In the case at bar we think the challenged tax is an excise. It is applicable only to beverages in the hands of retailers on January 1, 1947, i.e., then held for sale under a retail license. Appellants were not compelled to continue in business until January 1, 1947. Their license is not property and confers no property rights. Art. 2B, § 28, as in force on and before January 1, 1947. The tax on retailers, like the tax on manufacturers and wholesalers, is a tax on the privilege of continuing in business. It is quite evident that the purpose of the Mayor and City Council was to make the tax on the retailers complementary to that on the wholesalers, so that the tax would not be evaded by deliveries to retailers before January 1, 1947 and would not discriminate in favor of beverages delivered before January 1, 1947. Imposition of both an excise tax on an occupation and an ad valorem tax on property used in the business is not forbidden. Ohio River W.R. Co. v. Dittey,232 U.S. 576, 34 S. Ct. 372, 376, 58 L. Ed. 737. Appellants complained that no privileges are conferred upon them in return for the stamp tax, which is three times as much as the usual property tax. However, we must remember that the obligation of the *Page 200 individual to the State is continuous, and proportioned to the extent of the public needs. Human wisdom cannot always foresee what may be the emergencies of the future, or determine in advance exactly what the government will require. Consequently the State must not be impotent to make a further call upon its citizens for contributions needed for unexpected exigencies.Patton v. Brady, supra. As we have remarked, this tax is an additional tax on the privilege of doing an alcoholic beverage business.

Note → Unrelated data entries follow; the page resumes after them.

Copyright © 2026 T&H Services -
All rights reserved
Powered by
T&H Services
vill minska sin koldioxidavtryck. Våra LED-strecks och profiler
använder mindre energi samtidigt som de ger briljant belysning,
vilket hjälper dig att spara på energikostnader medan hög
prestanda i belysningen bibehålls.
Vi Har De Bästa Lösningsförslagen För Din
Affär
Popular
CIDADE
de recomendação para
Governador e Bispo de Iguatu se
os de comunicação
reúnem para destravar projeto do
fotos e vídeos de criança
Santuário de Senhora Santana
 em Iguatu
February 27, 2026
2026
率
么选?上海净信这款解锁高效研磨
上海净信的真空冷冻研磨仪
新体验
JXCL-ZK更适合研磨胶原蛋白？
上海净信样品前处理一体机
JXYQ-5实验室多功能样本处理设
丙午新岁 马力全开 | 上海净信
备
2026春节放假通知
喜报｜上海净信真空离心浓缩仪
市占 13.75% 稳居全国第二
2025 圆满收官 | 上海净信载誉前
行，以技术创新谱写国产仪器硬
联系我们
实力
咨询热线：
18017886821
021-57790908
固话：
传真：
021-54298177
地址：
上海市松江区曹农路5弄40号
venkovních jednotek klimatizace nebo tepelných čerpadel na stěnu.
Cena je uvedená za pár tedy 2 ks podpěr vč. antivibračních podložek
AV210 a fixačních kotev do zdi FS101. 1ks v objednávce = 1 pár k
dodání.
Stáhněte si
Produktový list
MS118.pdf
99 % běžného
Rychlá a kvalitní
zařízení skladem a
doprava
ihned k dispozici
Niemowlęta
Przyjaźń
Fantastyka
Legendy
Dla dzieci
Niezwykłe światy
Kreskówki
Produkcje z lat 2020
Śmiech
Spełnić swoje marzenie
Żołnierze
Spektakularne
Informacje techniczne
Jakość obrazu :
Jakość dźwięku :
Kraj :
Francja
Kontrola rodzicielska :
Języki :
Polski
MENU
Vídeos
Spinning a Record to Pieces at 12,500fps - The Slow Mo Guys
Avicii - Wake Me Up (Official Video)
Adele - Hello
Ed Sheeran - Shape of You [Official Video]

Appellants rely on County Com'rs of Anne Arundel County v.English, 182 Md. 514, 35 A.2d 135, 150 A.L.R. 842, and Dawsonv. Kentucky Distilleries Warehouse Co., 255 U.S. 288, 41 S. Ct. 272, 65 L. Ed. 638 (cited with approval in the English case) as supporting their contention that this tax is a property tax and is unconstitutional under Article 15. Those cases are distinguishable and we think the case at bar is well on the other side of the line. Neither the English case nor the Dawson case involved a use tax complementary to a sales tax. In theEnglish case the tax was in name a flat license tax upon the use of a trailer for habitation, but being a tax on the essential use for which the trailer was constructed, was held to be a property tax and under Article 15 an unconstitutional addition to the ordinary property tax on trailers. Supra, 182 Md. 528, 530, 35 A.2d 142, 143. Likewise in the Dawson case, supra, 255 U.S. at page 294, 41 S.Ct. at page 275, the tax upon withdrawal of whisky from bond in Kentucky or transfer in bond outside Kentucky was a tax on any one of the only uses of which the whisky was capable, including consumption, and was therefore held to be a property tax and to be invalid under a provision of the Kentucky constitution similar to Article 15.
As the ordinance does not violate Article 15 or Article 23 of the Maryland Declaration of Rights or the Fourteenth Amendment to the Federal Constitution, the decree dismissing the bill of complaint will be affirmed.